BFH: Zahlung eines überhöhten Entgelts durch eine GmbH an eine dem Gesellschafter nahestehende Person

Zahlt eine GmbH unter Mitwirkung des Gesellschafters überhöhte Entgelte an eine diesem nahestehende Person, liegt hierin keine Schenkung der GmbH, sondern ggf. des Gesellschafters an diese Person vor (Rechtsprechungsänderung und entgegen der Verwaltungsauffassung). Entsprechendes gilt, wenn einer von mehreren Gesellschaftern oder ein über eine Muttergesellschaft an der GmbH beteiligter Gesellschafter am Vertragsabschluss mitgewirkt hat.

Sachverhalte

In den Streitfällen II R 54/15 und II R 32/16 vermieteten die Kläger, jeweils Ehegatten von GmbH-Gesellschaftern, Grundstücke an die GmbHs zu überhöhten Mieten. Die Mietverträge wurden jeweils von den Gesellschaftern mitunterschrieben oder als Gesellschafter-Geschäftsführer abgeschlossen. In dem Verfahren II R 42/16 veräußerte die nahestehende Person (Bruder) des an der Muttergesellschaft beteiligten Gesellschafters Kapitalgesellschaftsanteile zu einem überhöhten Kaufpreis an deren Tochtergesellschaft. Den Kaufpreis bestimmte der Gesellschafter.

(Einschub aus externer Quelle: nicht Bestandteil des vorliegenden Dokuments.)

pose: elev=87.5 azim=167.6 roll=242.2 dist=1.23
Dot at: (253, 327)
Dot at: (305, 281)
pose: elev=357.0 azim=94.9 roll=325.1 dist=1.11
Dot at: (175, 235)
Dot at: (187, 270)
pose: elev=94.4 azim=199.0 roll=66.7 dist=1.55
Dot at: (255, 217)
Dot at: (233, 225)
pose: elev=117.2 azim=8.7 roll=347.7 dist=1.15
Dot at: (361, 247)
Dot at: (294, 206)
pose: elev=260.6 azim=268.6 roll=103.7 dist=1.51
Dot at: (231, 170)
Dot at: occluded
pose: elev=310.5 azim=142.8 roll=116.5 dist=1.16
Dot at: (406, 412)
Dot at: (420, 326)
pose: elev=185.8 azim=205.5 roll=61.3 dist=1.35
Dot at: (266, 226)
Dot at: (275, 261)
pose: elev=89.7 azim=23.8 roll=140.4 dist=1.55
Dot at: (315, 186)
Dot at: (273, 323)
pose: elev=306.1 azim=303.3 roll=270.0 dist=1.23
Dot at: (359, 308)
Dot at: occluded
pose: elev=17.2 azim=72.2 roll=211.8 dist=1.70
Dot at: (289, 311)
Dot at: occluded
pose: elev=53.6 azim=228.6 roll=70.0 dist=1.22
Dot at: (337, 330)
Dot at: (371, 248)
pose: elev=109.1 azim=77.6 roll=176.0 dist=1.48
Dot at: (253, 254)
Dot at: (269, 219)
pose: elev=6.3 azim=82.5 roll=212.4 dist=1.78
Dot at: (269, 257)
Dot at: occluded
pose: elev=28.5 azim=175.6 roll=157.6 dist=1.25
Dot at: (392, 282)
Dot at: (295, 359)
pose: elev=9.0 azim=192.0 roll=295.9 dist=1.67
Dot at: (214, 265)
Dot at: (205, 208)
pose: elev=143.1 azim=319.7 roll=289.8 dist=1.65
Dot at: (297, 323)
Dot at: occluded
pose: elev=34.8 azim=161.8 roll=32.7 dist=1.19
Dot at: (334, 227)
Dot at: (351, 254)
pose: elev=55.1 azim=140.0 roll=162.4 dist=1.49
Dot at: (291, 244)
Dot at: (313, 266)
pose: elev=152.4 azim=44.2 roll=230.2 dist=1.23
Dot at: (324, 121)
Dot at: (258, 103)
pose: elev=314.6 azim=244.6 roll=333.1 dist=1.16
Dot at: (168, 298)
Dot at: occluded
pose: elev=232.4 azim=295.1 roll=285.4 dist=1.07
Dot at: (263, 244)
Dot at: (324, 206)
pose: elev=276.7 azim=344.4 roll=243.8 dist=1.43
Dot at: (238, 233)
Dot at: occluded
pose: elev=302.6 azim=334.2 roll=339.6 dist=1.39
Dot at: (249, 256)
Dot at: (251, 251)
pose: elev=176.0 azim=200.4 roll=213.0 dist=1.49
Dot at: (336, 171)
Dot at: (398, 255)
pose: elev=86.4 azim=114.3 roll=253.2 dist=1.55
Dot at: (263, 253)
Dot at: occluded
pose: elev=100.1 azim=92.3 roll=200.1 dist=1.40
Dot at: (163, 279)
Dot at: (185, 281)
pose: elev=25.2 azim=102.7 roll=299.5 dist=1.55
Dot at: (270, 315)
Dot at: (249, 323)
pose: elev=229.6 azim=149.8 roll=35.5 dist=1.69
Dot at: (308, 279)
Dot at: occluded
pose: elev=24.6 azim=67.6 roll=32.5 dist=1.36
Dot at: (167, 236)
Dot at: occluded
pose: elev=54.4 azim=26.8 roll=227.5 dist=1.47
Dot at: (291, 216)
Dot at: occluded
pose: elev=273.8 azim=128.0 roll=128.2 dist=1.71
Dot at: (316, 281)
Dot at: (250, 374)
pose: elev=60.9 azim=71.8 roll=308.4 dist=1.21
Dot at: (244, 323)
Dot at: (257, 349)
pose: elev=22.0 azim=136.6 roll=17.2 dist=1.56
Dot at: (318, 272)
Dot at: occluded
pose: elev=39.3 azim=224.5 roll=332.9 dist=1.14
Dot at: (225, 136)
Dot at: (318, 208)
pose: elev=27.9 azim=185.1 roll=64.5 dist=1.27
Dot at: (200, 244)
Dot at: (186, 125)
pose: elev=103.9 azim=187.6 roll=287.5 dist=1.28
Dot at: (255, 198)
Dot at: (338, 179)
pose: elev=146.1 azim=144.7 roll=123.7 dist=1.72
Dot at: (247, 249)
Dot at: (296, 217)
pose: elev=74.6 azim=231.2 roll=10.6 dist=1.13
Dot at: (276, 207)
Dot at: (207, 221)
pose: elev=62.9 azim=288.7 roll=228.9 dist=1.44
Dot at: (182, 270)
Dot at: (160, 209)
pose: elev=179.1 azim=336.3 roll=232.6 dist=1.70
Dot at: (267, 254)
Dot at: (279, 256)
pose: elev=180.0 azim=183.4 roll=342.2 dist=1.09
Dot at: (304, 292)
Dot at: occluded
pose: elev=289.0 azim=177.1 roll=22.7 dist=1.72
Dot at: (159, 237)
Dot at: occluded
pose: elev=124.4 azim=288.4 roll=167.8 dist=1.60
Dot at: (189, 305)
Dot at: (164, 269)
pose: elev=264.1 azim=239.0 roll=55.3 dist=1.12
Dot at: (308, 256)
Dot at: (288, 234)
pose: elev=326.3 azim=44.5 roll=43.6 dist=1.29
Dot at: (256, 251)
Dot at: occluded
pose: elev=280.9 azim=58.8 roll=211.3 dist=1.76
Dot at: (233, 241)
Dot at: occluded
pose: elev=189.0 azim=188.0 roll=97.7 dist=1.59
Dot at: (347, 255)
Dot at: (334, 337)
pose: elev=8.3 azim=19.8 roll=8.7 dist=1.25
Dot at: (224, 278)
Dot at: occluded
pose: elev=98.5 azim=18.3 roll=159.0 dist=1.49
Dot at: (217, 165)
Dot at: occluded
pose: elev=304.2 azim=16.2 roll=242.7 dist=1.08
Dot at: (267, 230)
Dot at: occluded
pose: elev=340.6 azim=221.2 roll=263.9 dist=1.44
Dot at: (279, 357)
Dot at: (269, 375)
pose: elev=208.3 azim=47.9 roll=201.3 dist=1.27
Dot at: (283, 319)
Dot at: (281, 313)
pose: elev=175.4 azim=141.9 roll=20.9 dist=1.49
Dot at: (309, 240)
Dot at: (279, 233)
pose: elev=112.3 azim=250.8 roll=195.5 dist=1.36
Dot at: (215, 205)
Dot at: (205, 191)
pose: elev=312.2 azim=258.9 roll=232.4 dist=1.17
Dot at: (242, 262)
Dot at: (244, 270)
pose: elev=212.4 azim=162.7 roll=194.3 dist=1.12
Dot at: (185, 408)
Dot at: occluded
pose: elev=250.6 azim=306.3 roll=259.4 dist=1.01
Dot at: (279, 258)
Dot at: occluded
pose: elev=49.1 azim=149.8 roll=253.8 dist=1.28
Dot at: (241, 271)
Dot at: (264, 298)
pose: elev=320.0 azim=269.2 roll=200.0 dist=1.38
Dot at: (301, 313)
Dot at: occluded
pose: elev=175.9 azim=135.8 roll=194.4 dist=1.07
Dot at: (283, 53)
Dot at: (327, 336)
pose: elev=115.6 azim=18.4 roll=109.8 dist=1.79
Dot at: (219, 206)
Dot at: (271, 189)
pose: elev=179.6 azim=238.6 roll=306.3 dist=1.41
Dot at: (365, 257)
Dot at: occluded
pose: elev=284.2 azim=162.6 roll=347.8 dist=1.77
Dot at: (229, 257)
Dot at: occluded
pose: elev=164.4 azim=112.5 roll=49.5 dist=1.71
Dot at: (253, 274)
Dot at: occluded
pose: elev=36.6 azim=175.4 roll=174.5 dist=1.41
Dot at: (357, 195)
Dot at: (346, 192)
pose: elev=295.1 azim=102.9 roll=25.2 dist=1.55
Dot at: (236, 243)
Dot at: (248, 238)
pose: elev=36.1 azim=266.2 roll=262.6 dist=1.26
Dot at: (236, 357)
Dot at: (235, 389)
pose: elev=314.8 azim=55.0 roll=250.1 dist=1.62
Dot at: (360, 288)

Ertragsteuerlich wurden die überhöhten Entgelte unstrittig als verdeckte Gewinnausschüttungen der GmbHs an ihre Gesellschafter behandelt. Darüber hinaus sahen die Finanzämter in dem nicht angemessenen Teil der Zahlungen freigebige Zuwendungen der GmbHs an die den Gesellschaftern nahestehenden Personen und setzte gegen diese Schenkungsteuer nach § 7 Abs. 1 Nr. 1 ErbStG fest.

Entscheidungen

Der BFH kommt in geänderter Rechtsprechung zu dem Ergebnis, dass die Zahlung überhöhter vertraglicher Entgelte durch eine GmbH an eine dem Gesellschafter nahestehende Person in Höhe des nicht angemessenen Teils keine Schenkung der GmbH i.S.v. § 7 Abs. 1 Nr. 1 ErbStG ist (entgegen BFH-Urteil vom 07.11.2007). Das gilt nach Ansicht des BFH jedenfalls dann, wenn der Gesellschafter beim Abschluss der Vereinbarung zwischen der GmbH und der nahestehenden Person mitgewirkt hat.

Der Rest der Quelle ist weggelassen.